[Data items]
****

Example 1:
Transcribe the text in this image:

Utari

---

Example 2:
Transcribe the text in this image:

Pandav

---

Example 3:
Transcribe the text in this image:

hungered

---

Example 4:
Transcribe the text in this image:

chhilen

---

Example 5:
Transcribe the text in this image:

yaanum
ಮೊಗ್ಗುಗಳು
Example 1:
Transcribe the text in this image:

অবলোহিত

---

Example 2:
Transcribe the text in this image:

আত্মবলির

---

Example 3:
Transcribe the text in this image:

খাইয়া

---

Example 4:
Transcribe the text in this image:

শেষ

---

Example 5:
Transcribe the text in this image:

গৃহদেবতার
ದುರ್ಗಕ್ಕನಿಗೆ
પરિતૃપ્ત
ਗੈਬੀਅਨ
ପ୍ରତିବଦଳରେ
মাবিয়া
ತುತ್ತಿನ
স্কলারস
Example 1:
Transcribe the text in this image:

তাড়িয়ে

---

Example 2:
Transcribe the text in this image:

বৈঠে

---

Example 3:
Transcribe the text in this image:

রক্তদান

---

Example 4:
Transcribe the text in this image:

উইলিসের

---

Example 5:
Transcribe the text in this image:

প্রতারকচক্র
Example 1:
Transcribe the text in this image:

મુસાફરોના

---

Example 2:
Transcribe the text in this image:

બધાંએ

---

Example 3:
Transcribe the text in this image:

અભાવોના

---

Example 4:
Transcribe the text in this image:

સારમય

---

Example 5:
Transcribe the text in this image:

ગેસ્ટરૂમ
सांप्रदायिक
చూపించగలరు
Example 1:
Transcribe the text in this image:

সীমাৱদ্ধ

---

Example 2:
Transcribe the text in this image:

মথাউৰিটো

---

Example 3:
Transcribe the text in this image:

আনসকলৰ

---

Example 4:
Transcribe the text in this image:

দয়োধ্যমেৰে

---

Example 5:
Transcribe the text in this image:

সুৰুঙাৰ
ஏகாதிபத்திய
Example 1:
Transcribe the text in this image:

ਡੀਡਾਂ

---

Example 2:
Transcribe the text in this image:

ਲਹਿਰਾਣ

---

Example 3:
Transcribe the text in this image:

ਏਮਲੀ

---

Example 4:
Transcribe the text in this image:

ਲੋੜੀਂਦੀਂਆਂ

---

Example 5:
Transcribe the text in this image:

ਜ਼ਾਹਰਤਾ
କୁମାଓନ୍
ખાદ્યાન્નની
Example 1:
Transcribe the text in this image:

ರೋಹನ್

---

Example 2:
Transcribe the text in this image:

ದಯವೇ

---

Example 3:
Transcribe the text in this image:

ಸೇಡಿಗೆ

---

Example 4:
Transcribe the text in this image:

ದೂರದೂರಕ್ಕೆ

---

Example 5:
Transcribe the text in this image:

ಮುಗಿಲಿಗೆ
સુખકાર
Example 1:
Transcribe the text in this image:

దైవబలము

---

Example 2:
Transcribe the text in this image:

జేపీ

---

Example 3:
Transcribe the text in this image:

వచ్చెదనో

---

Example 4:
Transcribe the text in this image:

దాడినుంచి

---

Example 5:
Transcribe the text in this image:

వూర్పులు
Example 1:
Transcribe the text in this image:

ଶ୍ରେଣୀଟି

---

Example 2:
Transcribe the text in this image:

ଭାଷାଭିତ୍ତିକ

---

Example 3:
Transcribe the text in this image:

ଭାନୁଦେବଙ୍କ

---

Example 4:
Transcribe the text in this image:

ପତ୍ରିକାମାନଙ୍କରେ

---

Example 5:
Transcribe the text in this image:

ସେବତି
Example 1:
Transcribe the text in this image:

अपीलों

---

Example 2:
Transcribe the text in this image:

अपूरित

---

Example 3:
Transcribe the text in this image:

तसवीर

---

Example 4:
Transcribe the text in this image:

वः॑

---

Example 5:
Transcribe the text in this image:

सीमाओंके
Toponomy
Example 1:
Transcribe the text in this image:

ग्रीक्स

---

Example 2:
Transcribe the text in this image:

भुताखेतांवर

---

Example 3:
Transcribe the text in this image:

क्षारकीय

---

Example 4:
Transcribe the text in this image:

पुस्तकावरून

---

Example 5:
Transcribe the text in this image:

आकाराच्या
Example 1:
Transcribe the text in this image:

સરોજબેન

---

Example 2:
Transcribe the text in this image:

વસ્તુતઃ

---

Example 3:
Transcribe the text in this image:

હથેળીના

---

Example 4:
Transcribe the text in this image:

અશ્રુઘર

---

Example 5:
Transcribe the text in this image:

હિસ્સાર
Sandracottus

****

## [ABOUT THIS EXERCISE]
The entries above should be repeated exactly, every one of them.

## [SOLUTION FOR THIS TASK]
Example 1:
Transcribe the text in this image:

Utari

---

Example 2:
Transcribe the text in this image:

Pandav

---

Example 3:
Transcribe the text in this image:

hungered

---

Example 4:
Transcribe the text in this image:

chhilen

---

Example 5:
Transcribe the text in this image:

yaanum
ಮೊಗ್ಗುಗಳು
Example 1:
Transcribe the text in this image:

অবলোহিত

---

Example 2:
Transcribe the text in this image:

আত্মবলির

---

Example 3:
Transcribe the text in this image:

খাইয়া

---

Example 4:
Transcribe the text in this image:

শেষ

---

Example 5:
Transcribe the text in this image:

গৃহদেবতার
ದುರ್ಗಕ್ಕನಿಗೆ
પરિતૃપ્ત
ਗੈਬੀਅਨ
ପ୍ରତିବଦଳରେ
মাবিয়া
ತುತ್ತಿನ
স্কলারস
Example 1:
Transcribe the text in this image:

তাড়িয়ে

---

Example 2:
Transcribe the text in this image:

বৈঠে

---

Example 3:
Transcribe the text in this image:

রক্তদান

---

Example 4:
Transcribe the text in this image:

উইলিসের

---

Example 5:
Transcribe the text in this image:

প্রতারকচক্র
Example 1:
Transcribe the text in this image:

મુસાફરોના

---

Example 2:
Transcribe the text in this image:

બધાંએ

---

Example 3:
Transcribe the text in this image:

અભાવોના

---

Example 4:
Transcribe the text in this image:

સારમય

---

Example 5:
Transcribe the text in this image:

ગેસ્ટરૂમ
सांप्रदायिक
చూపించగలరు
Example 1:
Transcribe the text in this image:

সীমাৱদ্ধ

---

Example 2:
Transcribe the text in this image:

মথাউৰিটো

---

Example 3:
Transcribe the text in this image:

আনসকলৰ

---

Example 4:
Transcribe the text in this image:

দয়োধ্যমেৰে

---

Example 5:
Transcribe the text in this image:

সুৰুঙাৰ
ஏகாதிபத்திய
Example 1:
Transcribe the text in this image:

ਡੀਡਾਂ

---

Example 2:
Transcribe the text in this image:

ਲਹਿਰਾਣ

---

Example 3:
Transcribe the text in this image:

ਏਮਲੀ

---

Example 4:
Transcribe the text in this image:

ਲੋੜੀਂਦੀਂਆਂ

---

Example 5:
Transcribe the text in this image:

ਜ਼ਾਹਰਤਾ
କୁମାଓନ୍
ખાદ્યાન્નની
Example 1:
Transcribe the text in this image:

ರೋಹನ್

---

Example 2:
Transcribe the text in this image:

ದಯವೇ

---

Example 3:
Transcribe the text in this image:

ಸೇಡಿಗೆ

---

Example 4:
Transcribe the text in this image:

ದೂರದೂರಕ್ಕೆ

---

Example 5:
Transcribe the text in this image:

ಮುಗಿಲಿಗೆ
સુખકાર
Example 1:
Transcribe the text in this image:

దైవబలము

---

Example 2:
Transcribe the text in this image:

జేపీ

---

Example 3:
Transcribe the text in this image:

వచ్చెదనో

---

Example 4:
Transcribe the text in this image:

దాడినుంచి

---

Example 5:
Transcribe the text in this image:

వూర్పులు
Example 1:
Transcribe the text in this image:

ଶ୍ରେଣୀଟି

---

Example 2:
Transcribe the text in this image:

ଭାଷାଭିତ୍ତିକ

---

Example 3:
Transcribe the text in this image:

ଭାନୁଦେବଙ୍କ

---

Example 4:
Transcribe the text in this image:

ପତ୍ରିକାମାନଙ୍କରେ

---

Example 5:
Transcribe the text in this image:

ସେବତି
Example 1:
Transcribe the text in this image:

अपीलों

---

Example 2:
Transcribe the text in this image:

अपूरित

---

Example 3:
Transcribe the text in this image:

तसवीर

---

Example 4:
Transcribe the text in this image:

वः॑

---

Example 5:
Transcribe the text in this image:

सीमाओंके
Toponomy
Example 1:
Transcribe the text in this image:

ग्रीक्स

---

Example 2:
Transcribe the text in this image:

भुताखेतांवर

---

Example 3:
Transcribe the text in this image:

क्षारकीय

---

Example 4:
Transcribe the text in this image:

पुस्तकावरून

---

Example 5:
Transcribe the text in this image:

आकाराच्या
Example 1:
Transcribe the text in this image:

સરોજબેન

---

Example 2:
Transcribe the text in this image:

વસ્તુતઃ

---

Example 3:
Transcribe the text in this image:

હથેળીના

---

Example 4:
Transcribe the text in this image:

અશ્રુઘર

---

Example 5:
Transcribe the text in this image:

હિસ્સાર
Sandracottus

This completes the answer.